How to Train for a Triathlon
During the triathlon season, triathletes face countless hours of training. On the flip side, triathletes must be sure that the high-levels of exercise do not cause over-training or worse, injury. As a result, triathletes are best served by planning out a week of training in advance. This helps to develop a well-thought-out and balanced schedule, which in turn, allows for sufficient muscular and neuromuscular recovery.

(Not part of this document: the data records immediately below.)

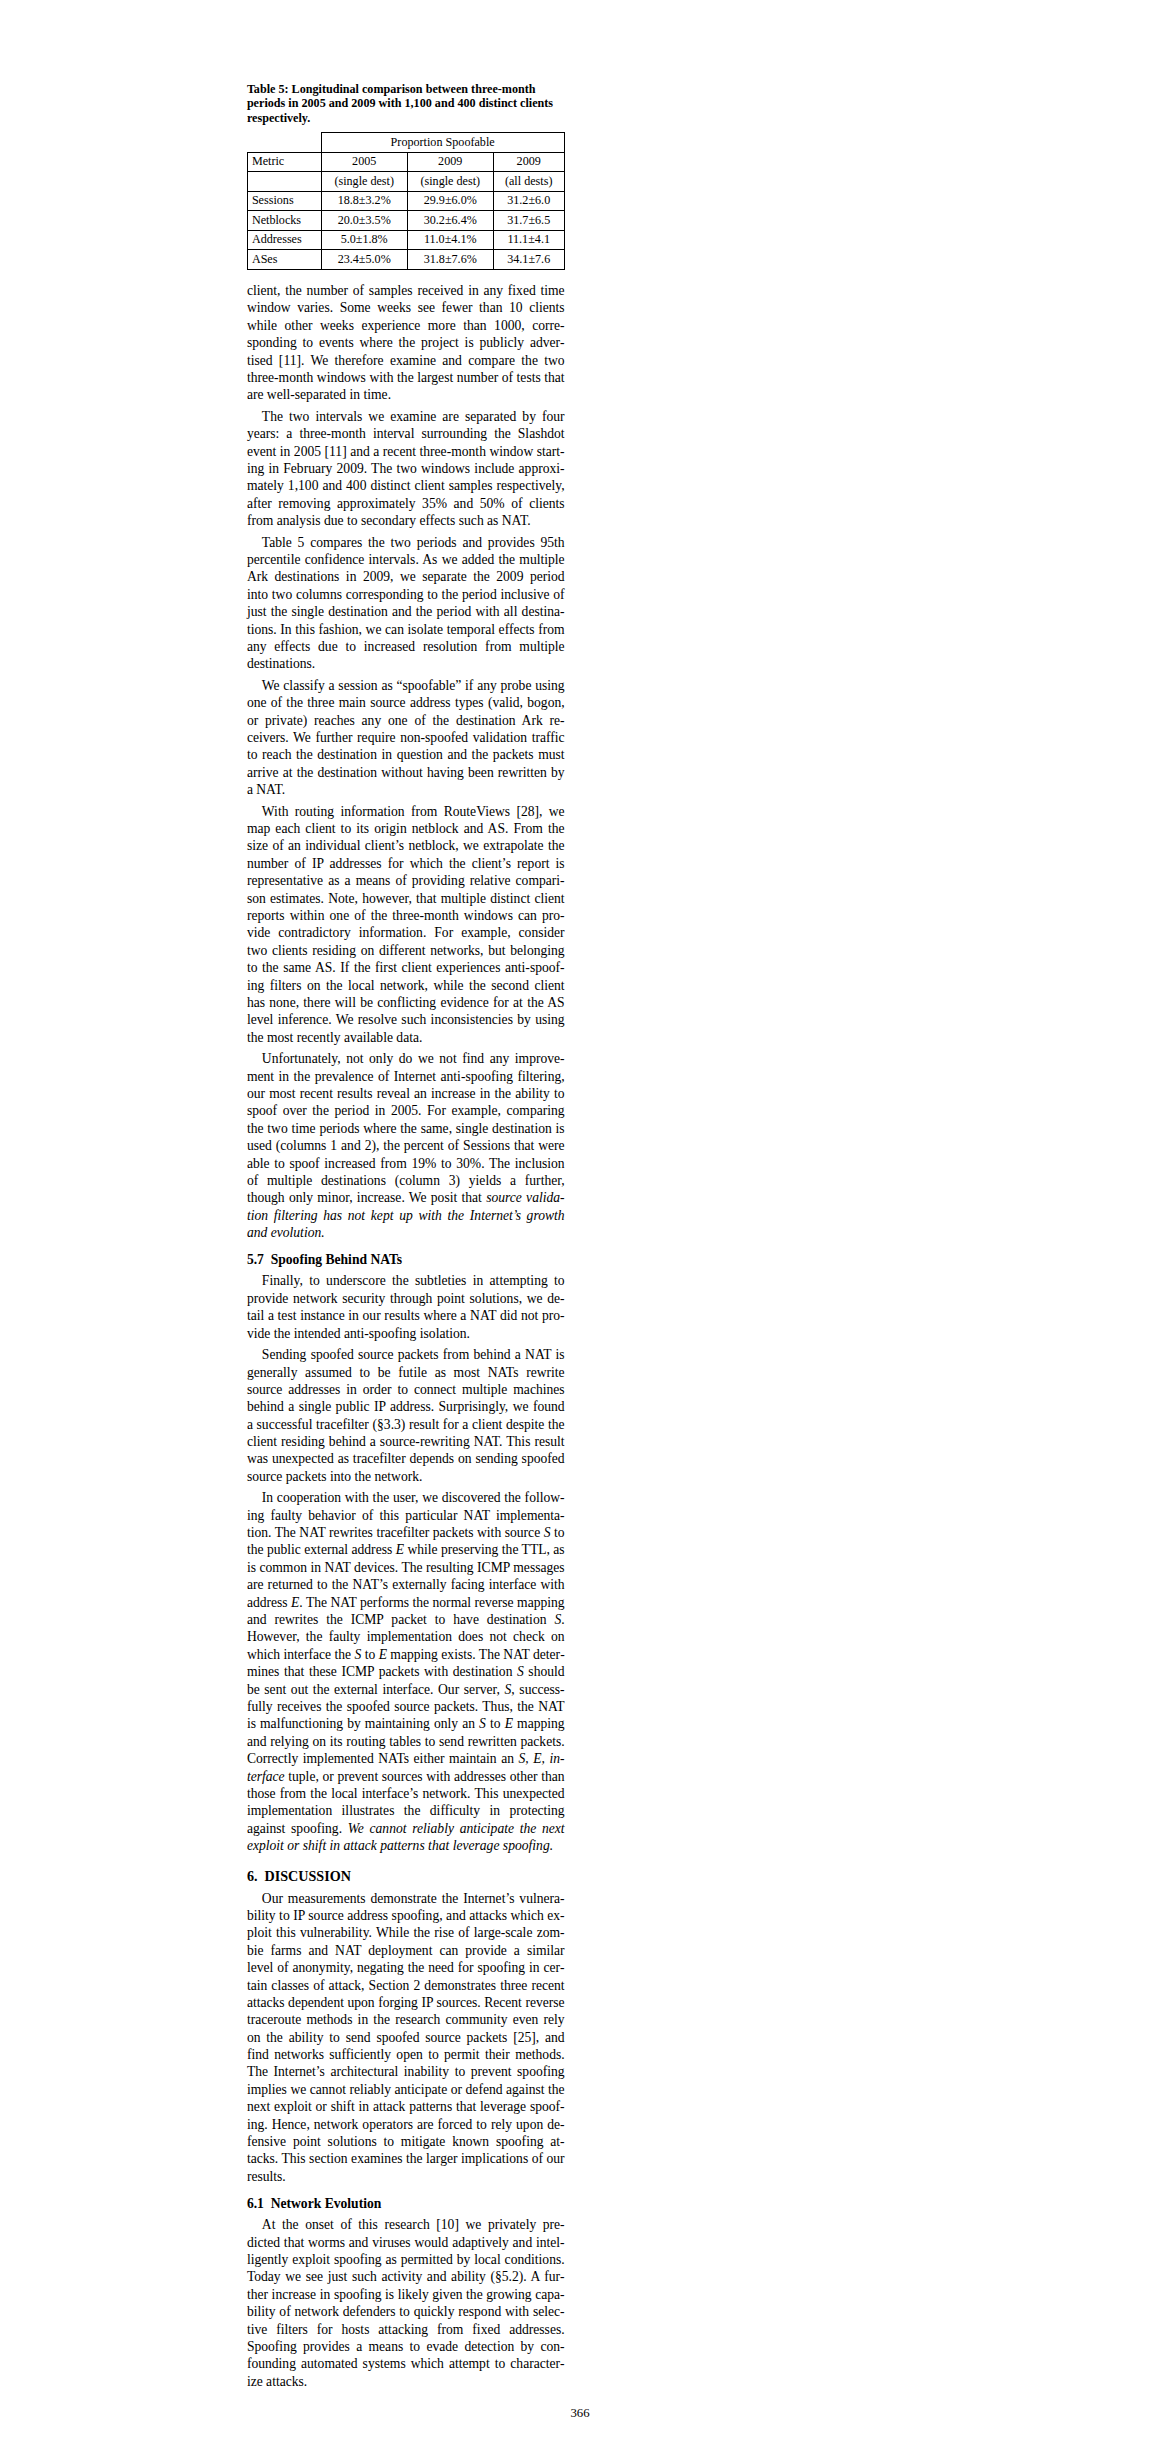Table 5: Longitudinal comparison between three-month periods in 2005 and 2009 with 1,100 and 400 distinct clients respectively.
| | Proportion Spoofable |
| Metric | 2005 | 2009 | 2009 |
| | (single dest) | (single dest) | (all dests) |
| Sessions | 18.8±3.2% | 29.9±6.0% | 31.2±6.0 |
| Netblocks | 20.0±3.5% | 30.2±6.4% | 31.7±6.5 |
| Addresses | 5.0±1.8% | 11.0±4.1% | 11.1±4.1 |
| ASes | 23.4±5.0% | 31.8±7.6% | 34.1±7.6 |
client, the number of samples received in any fixed time window varies. Some weeks see fewer than 10 clients while other weeks experience more than 1000, corresponding to events where the project is publicly advertised [11]. We therefore examine and compare the two three-month windows with the largest number of tests that are well-separated in time.
The two intervals we examine are separated by four years: a three-month interval surrounding the Slashdot event in 2005 [11] and a recent three-month window starting in February 2009. The two windows include approximately 1,100 and 400 distinct client samples respectively, after removing approximately 35% and 50% of clients from analysis due to secondary effects such as NAT.
Table 5 compares the two periods and provides 95th percentile confidence intervals. As we added the multiple Ark destinations in 2009, we separate the 2009 period into two columns corresponding to the period inclusive of just the single destination and the period with all destinations. In this fashion, we can isolate temporal effects from any effects due to increased resolution from multiple destinations.
We classify a session as “spoofable” if any probe using one of the three main source address types (valid, bogon, or private) reaches any one of the destination Ark receivers. We further require non-spoofed validation traffic to reach the destination in question and the packets must arrive at the destination without having been rewritten by a NAT.
With routing information from RouteViews [28], we map each client to its origin netblock and AS. From the size of an individual client’s netblock, we extrapolate the number of IP addresses for which the client’s report is representative as a means of providing relative comparison estimates. Note, however, that multiple distinct client reports within one of the three-month windows can provide contradictory information. For example, consider two clients residing on different networks, but belonging to the same AS. If the first client experiences anti-spoofing filters on the local network, while the second client has none, there will be conflicting evidence for at the AS level inference. We resolve such inconsistencies by using the most recently available data.
Unfortunately, not only do we not find any improvement in the prevalence of Internet anti-spoofing filtering, our most recent results reveal an increase in the ability to spoof over the period in 2005. For example, comparing the two time periods where the same, single destination is used (columns 1 and 2), the percent of Sessions that were able to spoof increased from 19% to 30%. The inclusion of multiple destinations (column 3) yields a further, though only minor, increase. We posit that source validation filtering has not kept up with the Internet’s growth and evolution.
5.7 Spoofing Behind NATs
Finally, to underscore the subtleties in attempting to provide network security through point solutions, we detail a test instance in our results where a NAT did not provide the intended anti-spoofing isolation.
Sending spoofed source packets from behind a NAT is generally assumed to be futile as most NATs rewrite source addresses in order to connect multiple machines behind a single public IP address. Surprisingly, we found a successful tracefilter (§3.3) result for a client despite the client residing behind a source-rewriting NAT. This result was unexpected as tracefilter depends on sending spoofed source packets into the network.
In cooperation with the user, we discovered the following faulty behavior of this particular NAT implementation. The NAT rewrites tracefilter packets with source S to the public external address E while preserving the TTL, as is common in NAT devices. The resulting ICMP messages are returned to the NAT’s externally facing interface with address E. The NAT performs the normal reverse mapping and rewrites the ICMP packet to have destination S. However, the faulty implementation does not check on which interface the S to E mapping exists. The NAT determines that these ICMP packets with destination S should be sent out the external interface. Our server, S, successfully receives the spoofed source packets. Thus, the NAT is malfunctioning by maintaining only an S to E mapping and relying on its routing tables to send rewritten packets. Correctly implemented NATs either maintain an S, E, interface tuple, or prevent sources with addresses other than those from the local interface’s network. This unexpected implementation illustrates the difficulty in protecting against spoofing. We cannot reliably anticipate the next exploit or shift in attack patterns that leverage spoofing.
6. DISCUSSION
Our measurements demonstrate the Internet’s vulnerability to IP source address spoofing, and attacks which exploit this vulnerability. While the rise of large-scale zombie farms and NAT deployment can provide a similar level of anonymity, negating the need for spoofing in certain classes of attack, Section 2 demonstrates three recent attacks dependent upon forging IP sources. Recent reverse traceroute methods in the research community even rely on the ability to send spoofed source packets [25], and find networks sufficiently open to permit their methods. The Internet’s architectural inability to prevent spoofing implies we cannot reliably anticipate or defend against the next exploit or shift in attack patterns that leverage spoofing. Hence, network operators are forced to rely upon defensive point solutions to mitigate known spoofing attacks. This section examines the larger implications of our results.
6.1 Network Evolution
At the onset of this research [10] we privately predicted that worms and viruses would adaptively and intelligently exploit spoofing as permitted by local conditions. Today we see just such activity and ability (§5.2). A further increase in spoofing is likely given the growing capability of network defenders to quickly respond with selective filters for hosts attacking from fixed addresses. Spoofing provides a means to evade detection by confounding automated systems which attempt to characterize attacks.
366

Balancing endurance exercises with conditioning and strength workouts will also yield greater results, as it trains the body across three different domains. Additionally, it has been proven that anaerobic activity helps condition the body aerobically. However, this logic does not work inversely. Therefore, it’s in a triathlete’s best interest to train across various levels of intensity, distance, weight, and capacity to best prepare for the upcoming event.
This training should include distance, interval conditioning, and some strength work. More important is maintaining a proper diet and nutrition plan. Be sure to remain adequately hydrated and nourished throughout the week. The integration of these two components will adequately prepare a triathlete for a successful race. For more information on dietary aspects for triathlon training, please see the guide titled Triathlon Nutrition Programming.

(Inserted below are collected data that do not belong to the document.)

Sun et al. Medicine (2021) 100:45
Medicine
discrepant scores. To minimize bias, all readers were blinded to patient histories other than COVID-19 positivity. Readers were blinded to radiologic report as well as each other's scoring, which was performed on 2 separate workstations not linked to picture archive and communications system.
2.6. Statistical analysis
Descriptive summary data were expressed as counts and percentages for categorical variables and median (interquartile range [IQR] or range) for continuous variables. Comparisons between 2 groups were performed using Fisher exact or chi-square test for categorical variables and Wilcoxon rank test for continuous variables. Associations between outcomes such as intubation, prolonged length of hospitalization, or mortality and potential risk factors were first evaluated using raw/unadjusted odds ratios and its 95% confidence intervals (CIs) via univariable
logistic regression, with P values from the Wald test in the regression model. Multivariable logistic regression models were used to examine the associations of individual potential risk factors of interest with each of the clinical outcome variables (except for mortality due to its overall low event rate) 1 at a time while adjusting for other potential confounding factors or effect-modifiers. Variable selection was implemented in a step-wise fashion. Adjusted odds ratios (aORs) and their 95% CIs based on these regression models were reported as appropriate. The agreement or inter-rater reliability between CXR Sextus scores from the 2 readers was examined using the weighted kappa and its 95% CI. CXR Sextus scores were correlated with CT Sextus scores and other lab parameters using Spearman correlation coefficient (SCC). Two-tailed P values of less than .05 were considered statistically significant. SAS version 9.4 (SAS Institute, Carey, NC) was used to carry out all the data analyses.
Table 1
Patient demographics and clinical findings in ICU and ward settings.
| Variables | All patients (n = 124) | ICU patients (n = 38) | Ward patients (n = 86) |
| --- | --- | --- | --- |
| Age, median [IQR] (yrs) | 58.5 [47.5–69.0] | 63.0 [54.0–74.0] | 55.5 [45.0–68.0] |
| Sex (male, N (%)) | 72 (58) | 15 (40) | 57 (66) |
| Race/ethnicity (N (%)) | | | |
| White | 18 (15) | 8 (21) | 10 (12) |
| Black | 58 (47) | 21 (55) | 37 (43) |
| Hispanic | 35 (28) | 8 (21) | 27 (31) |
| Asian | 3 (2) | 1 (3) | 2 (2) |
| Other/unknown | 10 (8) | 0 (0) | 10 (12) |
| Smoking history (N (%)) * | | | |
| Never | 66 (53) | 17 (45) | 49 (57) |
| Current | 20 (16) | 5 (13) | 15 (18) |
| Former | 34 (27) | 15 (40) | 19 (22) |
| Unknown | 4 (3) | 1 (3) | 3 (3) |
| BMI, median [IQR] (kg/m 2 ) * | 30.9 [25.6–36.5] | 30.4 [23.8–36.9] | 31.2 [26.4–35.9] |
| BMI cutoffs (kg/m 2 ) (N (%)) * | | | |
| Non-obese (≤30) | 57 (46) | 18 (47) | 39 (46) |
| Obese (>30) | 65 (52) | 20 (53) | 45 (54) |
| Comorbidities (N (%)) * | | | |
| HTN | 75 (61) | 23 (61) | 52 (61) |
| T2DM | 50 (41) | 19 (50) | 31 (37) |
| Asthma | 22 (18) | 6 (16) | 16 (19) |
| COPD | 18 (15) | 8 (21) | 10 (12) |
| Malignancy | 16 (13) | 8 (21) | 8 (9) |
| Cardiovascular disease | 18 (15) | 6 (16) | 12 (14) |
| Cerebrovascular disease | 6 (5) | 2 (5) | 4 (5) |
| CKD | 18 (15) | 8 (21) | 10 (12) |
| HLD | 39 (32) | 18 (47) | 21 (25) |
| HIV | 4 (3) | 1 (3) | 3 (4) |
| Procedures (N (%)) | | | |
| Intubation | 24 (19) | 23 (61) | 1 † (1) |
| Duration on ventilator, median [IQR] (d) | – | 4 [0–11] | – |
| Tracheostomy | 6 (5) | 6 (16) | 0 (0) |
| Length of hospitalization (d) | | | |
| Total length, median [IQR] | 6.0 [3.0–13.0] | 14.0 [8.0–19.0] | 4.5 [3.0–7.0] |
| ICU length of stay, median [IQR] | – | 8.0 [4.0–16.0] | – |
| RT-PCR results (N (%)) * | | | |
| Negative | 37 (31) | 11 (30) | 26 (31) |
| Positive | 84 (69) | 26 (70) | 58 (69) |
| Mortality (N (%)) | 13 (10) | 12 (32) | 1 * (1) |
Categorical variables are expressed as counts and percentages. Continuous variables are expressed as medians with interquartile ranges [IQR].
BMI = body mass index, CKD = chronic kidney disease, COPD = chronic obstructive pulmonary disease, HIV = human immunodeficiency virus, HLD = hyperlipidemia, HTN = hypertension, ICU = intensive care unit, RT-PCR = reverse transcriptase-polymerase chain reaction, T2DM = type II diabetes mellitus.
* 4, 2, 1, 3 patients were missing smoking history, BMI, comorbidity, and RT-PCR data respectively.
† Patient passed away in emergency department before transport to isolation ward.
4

Creating a Training Schedule
Below is a one-day training schedule for a typical triathlete who is eight weeks out from an Olympic Distance triathlon event. It is typical training procedure before a triathlete begins to taper and reduce the workload. This sample schedule should give you an idea about how to create your own routine. Please note that hydration consumption is not included in the schedule, as it is assumed that the triathlete will consume the recommended dosage — at least half of their body-weight in ounces per day.

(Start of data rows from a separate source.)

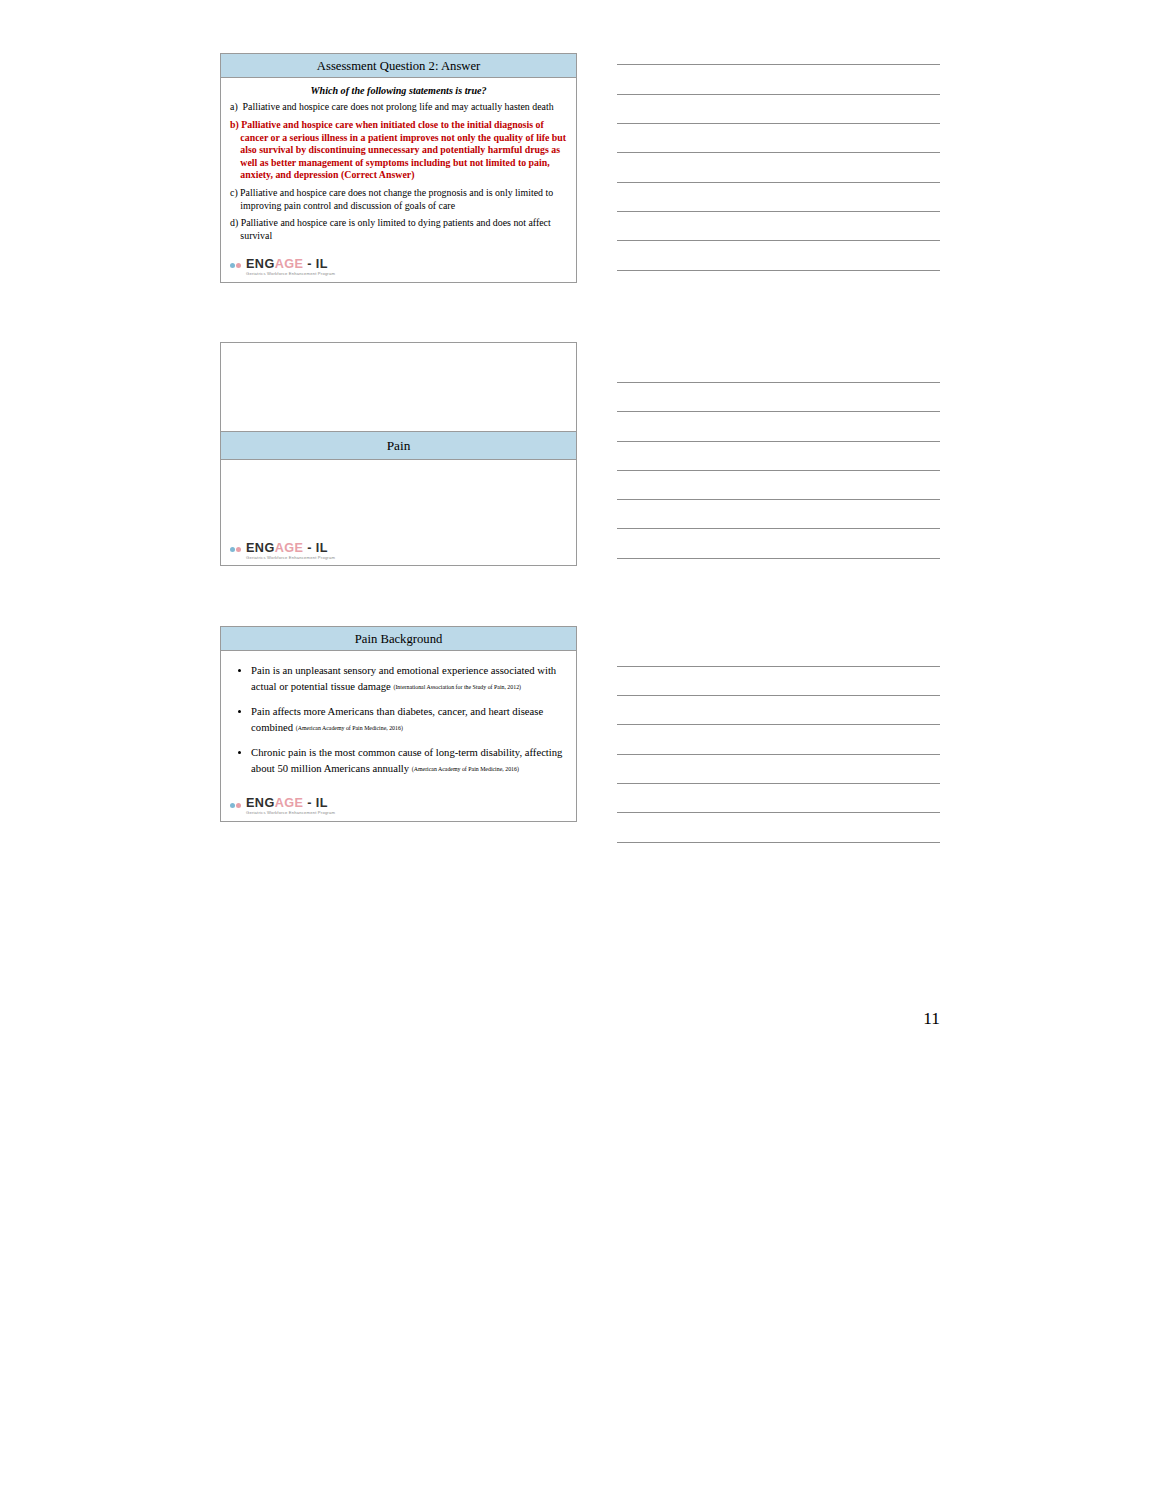Assessment Question 2: Answer
Which of the following statements is true?
a) Palliative and hospice care does not prolong life and may actually hasten death
b) Palliative and hospice care when initiated close to the initial diagnosis of cancer or a serious illness in a patient improves not only the quality of life but also survival by discontinuing unnecessary and potentially harmful drugs as well as better management of symptoms including but not limited to pain, anxiety, and depression (Correct Answer)
c) Palliative and hospice care does not change the prognosis and is only limited to improving pain control and discussion of goals of care
d) Palliative and hospice care is only limited to dying patients and does not affect survival
ENGAGE - IL Geriatrics Workforce Enhancement Program
Pain
ENGAGE - IL Geriatrics Workforce Enhancement Program
Pain Background
Pain is an unpleasant sensory and emotional experience associated with actual or potential tissue damage (International Association for the Study of Pain, 2012)
Pain affects more Americans than diabetes, cancer, and heart disease combined (American Academy of Pain Medicine, 2016)
Chronic pain is the most common cause of long-term disability, affecting about 50 million Americans annually (American Academy of Pain Medicine, 2016)
ENGAGE - IL Geriatrics Workforce Enhancement Program
11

|Sample Triathlon Training Schedule|
|4:45 am||Wake Up|
|5:00 am||Pre-workout meal|
|6:00 am||Workout #1- Swimming||Stretch; 300-meter warm up|
|4x500-meter sprints, 80% effort; rest 90 seconds between efforts|
|10x100-meter sprints, max effort; rest 60 seconds between efforts|
|300-meter warm down; stretch|
|7:00 am||Post-workout meal|
|11:30 am||Pre-workout snack|
|12:00 pm||Workout #2- Running||Stretch; jog one mile|
|10x100-meter sprints; rest 60 seconds between efforts|
|5-km run at 90% effort|
|Jog one mile as a warm down; stretch|
|1:00 pm||Post-workout meal|
|5:30 pm||Workout #3- Cycling||Stretch; 5-km ride as a warm-up|
|40-km ride at 80% effort|
|5-km ride as a warm down; stretch|
|8:45 pm||Pre-bed time snack|
Eat Right, Work Hard
Along with rigorous training, liquid and caloric consumption plays an extremely important role in a triathlete’s schedule. It is important for triathletes to constantly feed and hydrate themselves throughout the day. It is recommended that an average adult should drink half their bodyweight in ounces with just water (does not include coffee or other beverages). For an athlete, though, it is recommended that they consume 10 to 20 additional ounces on top of the daily recommended consumption.